| HN Mirror

Y	Hacker News new \| ask \| show \| jobs

by kragen 237 days ago

Hey, this is great! Thanks!

It does look a lot like what I was thinking would be necessary. About 9 of the 19 lines are concerned with splitting the input into words. Also, I think you have omitted the secondary key sort (alphabetical ascending), although that's only about one more line of code, something like

  #'(lambda (a b)
       (or (< (car a) (car b)) 
           (and (= (car a) (car b)) 
                (string> (cadr a) (cadr b)))))

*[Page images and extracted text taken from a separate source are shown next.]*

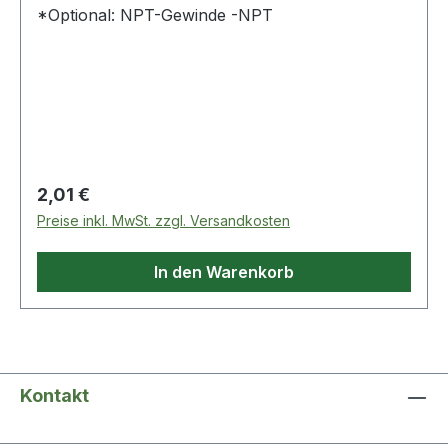
*Optional: NPT-Gewinde -NPT
Regulärer Preis:
2,01 €
Preise inkl. MwSt. zzgl. Versandkosten
In den Warenkorb
Kontakt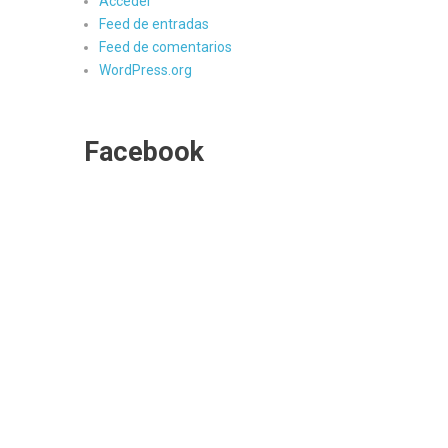
Acceder
Feed de entradas
Feed de comentarios
WordPress.org
Facebook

Because the lines of code are longer, it's about 3× as much code as the verbose Perl version.

In SBCL on my phone it's consistently slower than Perl on my test file (the King James Bible), but only slightly: 2.11 seconds to Perl's 2.05–2.07. It's pretty surprising that they are so close.

1 comments

eadmund 236 days ago

Doh, I missed the secondary sort.

Were I trying to optimise this, I would test to see if a hash table of alphabetical characters is better, or just checking (or (and (char>= c #\A) (char<= c #\Z)) (and (char>= c #\a) (char<= c #\z))). The accumulator would probably be better as an adjustable array with a fill pointer allocated once, filled with VECTOR-PUSH-EXTEND and reset each time. It might be better to use DO, initializing C and declaring its type.

Also worth giving it a shot with (optimize (speed 3) (safety 0)) just to see if it makes a difference.

Yes, definitely more verbose. Perl is good at this sort of task!